Table 4 further compares model complexity and performance. The proposed model uses only 2550 parameters and has a size of 15.51 KB, both lower than those of the two baselines. Its FLOPs are 35.346 k, higher than Entropy + BPNN but much lower than CWT + CNN. Its inference time is 0.0004 s, slightly higher than Entropy + BPNN but far lower than CWT + CNN at 0.6220 s. Overall, the proposed model provides high diagnostic stability and low model overhead on the HUST dataset.
5. Conclusion
This study develops a diagnostic framework for heavy-haul railway wheel–rail contact friction-state recognition by integrating GWO-VMD, multi-domain entropy features, and an attention-enhanced lightweight network. The main conclusions are as follows. (1) A signal representation procedure combining offline parameter optimization and online feature extraction is established. GWO determines the VMD parameters offline, while fixed parameters are used online for wheel–rail acoustic signal decomposition and ATDE/FDE feature extraction. ATDE describes time-domain complexity, and FDE describes frequency-domain energy distribution. The CBAM-enhanced lightweight 1D-CNN enables adaptive feature weighting and fast classification. (2) On the wheel–rail dataset, the proposed method achieves a favorable balance among accuracy, stability, and model overhead. It reaches 99.88% test accuracy in the four-stage wear classification task and maintains high performance under different SNRs, indicating good stability and noise robustness. Compared with time–frequency image-based models, the classifier reduces forward inference time by about 99.74% while maintaining 99.88% accuracy, with only 13,848 parameters. These results support low-latency wheel–rail wear classification under resource constraints. (3) Validation on the public HUST bearing dataset further suggests applicability to different mechanical diagnostic tasks. In the five-class task, the method achieves 99.70% mean accuracy over ten runs, a maximum accuracy of 100%, a model size of 15.51 KB, and a classifier forward inference time of 0.0004 s. Overall, the method offers a low-overhead solution for periodic wheel–rail wear-state monitoring, although further validation under more complex load, speed, and environmental conditions is required.
Footnotes
Funding
The authors disclosed receipt of the following financial support for the research, authorship, and/or publication of this article: This work was supported by the National Natural Science Foundation of China (Grant No 52567002 and 62571424) and the Ganpo Juncai Support Program, Jiangxi (Grant No 20243BCE51071).
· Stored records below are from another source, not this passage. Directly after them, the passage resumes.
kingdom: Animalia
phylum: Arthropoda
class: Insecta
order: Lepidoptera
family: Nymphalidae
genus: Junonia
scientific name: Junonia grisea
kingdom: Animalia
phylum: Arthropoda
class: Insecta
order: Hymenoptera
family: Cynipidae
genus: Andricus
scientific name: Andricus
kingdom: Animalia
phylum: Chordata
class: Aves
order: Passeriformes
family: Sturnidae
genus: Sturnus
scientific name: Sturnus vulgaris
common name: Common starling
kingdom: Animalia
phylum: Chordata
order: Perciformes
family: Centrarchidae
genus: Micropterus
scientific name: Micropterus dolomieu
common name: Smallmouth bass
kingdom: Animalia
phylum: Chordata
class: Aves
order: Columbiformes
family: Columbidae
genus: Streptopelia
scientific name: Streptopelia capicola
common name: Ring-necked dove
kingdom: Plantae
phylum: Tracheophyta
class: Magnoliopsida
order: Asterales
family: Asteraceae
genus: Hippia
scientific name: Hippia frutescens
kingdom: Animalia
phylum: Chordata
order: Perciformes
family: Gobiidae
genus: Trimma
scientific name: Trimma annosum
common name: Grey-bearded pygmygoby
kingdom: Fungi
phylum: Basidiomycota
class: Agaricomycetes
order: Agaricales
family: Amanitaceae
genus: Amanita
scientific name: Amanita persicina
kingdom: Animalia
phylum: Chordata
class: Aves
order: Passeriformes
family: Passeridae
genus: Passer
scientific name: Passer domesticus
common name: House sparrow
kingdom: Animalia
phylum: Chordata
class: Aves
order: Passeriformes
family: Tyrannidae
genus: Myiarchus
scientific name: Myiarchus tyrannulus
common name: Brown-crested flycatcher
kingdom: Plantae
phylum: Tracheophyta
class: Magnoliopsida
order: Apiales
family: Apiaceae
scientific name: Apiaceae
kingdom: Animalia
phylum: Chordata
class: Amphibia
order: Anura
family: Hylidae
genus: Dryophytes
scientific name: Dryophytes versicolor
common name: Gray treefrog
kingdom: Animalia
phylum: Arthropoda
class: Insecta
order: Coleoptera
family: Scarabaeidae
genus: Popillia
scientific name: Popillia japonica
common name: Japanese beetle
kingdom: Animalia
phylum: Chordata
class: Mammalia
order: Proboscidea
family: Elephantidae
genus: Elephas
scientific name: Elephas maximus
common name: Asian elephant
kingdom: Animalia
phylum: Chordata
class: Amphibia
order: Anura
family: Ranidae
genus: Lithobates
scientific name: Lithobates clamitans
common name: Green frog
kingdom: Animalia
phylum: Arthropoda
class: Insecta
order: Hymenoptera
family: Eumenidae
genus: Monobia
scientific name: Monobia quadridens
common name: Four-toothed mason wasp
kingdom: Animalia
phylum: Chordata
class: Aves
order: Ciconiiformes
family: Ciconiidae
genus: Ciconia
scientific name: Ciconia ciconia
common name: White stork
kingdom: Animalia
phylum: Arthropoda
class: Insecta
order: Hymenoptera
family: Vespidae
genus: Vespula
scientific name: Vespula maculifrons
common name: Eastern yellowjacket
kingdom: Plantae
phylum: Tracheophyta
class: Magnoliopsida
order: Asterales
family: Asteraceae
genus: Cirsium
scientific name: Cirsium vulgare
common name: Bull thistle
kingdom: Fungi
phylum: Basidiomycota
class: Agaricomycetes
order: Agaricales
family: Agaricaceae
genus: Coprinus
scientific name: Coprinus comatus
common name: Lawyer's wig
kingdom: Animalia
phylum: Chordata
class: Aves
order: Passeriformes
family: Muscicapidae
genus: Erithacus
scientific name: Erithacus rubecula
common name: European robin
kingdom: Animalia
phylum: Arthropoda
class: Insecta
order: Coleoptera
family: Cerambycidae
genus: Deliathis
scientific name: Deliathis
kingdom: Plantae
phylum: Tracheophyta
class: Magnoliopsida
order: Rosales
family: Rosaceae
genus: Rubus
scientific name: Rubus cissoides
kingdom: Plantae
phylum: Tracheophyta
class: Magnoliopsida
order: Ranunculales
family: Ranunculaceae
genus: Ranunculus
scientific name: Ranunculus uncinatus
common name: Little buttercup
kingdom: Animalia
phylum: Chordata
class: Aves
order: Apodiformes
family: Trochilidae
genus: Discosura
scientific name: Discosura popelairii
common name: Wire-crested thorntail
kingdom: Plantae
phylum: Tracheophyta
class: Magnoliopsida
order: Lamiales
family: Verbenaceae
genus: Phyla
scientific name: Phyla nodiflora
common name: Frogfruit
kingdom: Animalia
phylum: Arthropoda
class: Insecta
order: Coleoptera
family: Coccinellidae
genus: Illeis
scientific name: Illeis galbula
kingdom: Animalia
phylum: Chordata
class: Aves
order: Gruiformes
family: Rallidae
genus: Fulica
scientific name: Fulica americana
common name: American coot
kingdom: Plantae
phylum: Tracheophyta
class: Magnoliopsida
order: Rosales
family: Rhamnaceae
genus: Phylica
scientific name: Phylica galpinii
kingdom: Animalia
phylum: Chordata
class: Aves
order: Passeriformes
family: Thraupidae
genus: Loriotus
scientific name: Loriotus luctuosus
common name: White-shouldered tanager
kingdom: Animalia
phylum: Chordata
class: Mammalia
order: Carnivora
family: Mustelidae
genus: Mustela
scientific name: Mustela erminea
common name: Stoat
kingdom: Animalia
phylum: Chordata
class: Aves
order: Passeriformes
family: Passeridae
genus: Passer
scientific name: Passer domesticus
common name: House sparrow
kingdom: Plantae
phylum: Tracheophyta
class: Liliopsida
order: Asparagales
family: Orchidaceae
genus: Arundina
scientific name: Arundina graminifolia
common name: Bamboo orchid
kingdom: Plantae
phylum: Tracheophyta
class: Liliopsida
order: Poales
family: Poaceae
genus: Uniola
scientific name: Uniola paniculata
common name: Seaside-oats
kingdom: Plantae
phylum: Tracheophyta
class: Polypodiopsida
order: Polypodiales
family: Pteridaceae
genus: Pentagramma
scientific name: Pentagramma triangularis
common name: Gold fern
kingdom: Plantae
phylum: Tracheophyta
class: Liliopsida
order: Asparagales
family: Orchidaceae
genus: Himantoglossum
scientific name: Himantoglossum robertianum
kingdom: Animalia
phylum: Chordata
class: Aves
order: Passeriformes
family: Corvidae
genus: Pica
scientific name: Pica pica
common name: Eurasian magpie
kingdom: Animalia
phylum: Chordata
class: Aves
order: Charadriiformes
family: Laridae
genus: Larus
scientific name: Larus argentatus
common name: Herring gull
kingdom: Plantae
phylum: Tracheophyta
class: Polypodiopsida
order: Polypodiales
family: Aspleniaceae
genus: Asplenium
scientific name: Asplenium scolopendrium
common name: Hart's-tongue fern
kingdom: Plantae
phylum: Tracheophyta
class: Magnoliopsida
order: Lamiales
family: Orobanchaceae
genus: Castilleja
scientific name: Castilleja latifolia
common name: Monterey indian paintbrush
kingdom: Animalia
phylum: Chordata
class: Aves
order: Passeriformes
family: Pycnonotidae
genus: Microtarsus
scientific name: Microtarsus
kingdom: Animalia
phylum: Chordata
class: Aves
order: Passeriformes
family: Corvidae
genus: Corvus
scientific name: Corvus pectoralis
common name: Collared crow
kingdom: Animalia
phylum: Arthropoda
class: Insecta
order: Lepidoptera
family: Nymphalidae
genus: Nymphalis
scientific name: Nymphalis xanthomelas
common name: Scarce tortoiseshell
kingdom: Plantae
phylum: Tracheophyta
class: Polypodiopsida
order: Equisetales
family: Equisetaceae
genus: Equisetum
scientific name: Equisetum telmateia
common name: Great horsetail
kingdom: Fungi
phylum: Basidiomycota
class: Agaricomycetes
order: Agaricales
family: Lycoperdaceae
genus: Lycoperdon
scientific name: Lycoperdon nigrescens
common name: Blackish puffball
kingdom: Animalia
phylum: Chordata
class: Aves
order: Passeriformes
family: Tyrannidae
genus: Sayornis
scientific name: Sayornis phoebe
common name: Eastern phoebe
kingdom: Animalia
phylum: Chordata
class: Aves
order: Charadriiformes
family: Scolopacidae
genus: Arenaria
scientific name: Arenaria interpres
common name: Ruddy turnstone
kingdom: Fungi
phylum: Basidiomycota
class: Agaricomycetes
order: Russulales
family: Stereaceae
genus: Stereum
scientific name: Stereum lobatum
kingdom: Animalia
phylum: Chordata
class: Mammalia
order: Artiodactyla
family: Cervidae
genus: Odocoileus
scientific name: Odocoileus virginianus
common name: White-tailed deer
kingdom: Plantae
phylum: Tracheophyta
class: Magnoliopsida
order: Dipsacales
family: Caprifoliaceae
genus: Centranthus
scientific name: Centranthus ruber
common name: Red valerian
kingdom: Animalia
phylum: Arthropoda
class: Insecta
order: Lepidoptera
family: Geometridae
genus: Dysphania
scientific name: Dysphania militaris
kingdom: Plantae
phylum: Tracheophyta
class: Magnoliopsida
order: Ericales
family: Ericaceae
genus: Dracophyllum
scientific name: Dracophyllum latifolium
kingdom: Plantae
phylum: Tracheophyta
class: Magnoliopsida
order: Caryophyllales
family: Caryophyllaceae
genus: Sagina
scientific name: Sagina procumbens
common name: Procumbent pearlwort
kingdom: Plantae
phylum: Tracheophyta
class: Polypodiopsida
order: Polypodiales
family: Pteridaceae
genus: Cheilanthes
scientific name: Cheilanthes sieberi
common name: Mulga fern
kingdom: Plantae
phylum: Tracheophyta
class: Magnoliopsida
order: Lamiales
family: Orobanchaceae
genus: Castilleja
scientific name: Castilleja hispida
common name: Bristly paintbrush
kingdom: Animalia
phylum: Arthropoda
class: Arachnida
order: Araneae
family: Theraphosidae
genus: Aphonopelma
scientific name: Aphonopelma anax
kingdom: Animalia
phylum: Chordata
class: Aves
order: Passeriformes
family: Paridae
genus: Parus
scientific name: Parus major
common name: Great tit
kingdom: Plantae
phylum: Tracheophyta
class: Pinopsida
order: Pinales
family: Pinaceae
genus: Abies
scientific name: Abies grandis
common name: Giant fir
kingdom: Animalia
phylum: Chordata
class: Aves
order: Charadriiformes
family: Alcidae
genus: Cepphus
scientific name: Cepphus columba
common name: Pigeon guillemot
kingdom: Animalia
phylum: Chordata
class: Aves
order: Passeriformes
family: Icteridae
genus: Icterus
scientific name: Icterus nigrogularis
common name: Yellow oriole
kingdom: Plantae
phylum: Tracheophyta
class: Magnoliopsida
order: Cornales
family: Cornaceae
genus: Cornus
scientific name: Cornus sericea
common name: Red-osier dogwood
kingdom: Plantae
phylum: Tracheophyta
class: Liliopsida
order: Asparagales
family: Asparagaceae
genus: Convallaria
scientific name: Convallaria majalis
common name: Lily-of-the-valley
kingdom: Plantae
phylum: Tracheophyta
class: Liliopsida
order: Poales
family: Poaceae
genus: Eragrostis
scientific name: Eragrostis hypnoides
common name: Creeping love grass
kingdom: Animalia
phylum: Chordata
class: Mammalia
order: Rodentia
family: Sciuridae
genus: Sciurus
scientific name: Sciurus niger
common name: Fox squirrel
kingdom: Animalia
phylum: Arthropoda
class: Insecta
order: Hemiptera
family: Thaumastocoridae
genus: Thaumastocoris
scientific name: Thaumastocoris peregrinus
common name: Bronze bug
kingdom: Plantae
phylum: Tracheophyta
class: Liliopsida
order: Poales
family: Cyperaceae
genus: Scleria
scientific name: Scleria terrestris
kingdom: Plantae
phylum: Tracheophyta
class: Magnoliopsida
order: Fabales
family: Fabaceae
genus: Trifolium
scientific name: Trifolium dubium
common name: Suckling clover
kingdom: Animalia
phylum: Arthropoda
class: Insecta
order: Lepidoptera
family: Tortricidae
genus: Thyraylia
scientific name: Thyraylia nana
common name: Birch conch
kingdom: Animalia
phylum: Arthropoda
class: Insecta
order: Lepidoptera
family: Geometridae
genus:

Declaration of conflicting interests
The authors declared no potential conflicts of interest with respect to the research, authorship, and/or publication of this article.
Data Availability Statement
Mingxue Shen will handle all correspondence at all stages of refereeing, publication, and post-publication. The corresponding author is responsible for any future queries related to the methodology, data, and results of this study. The provided email address is valid and will be kept up to date throughout the process.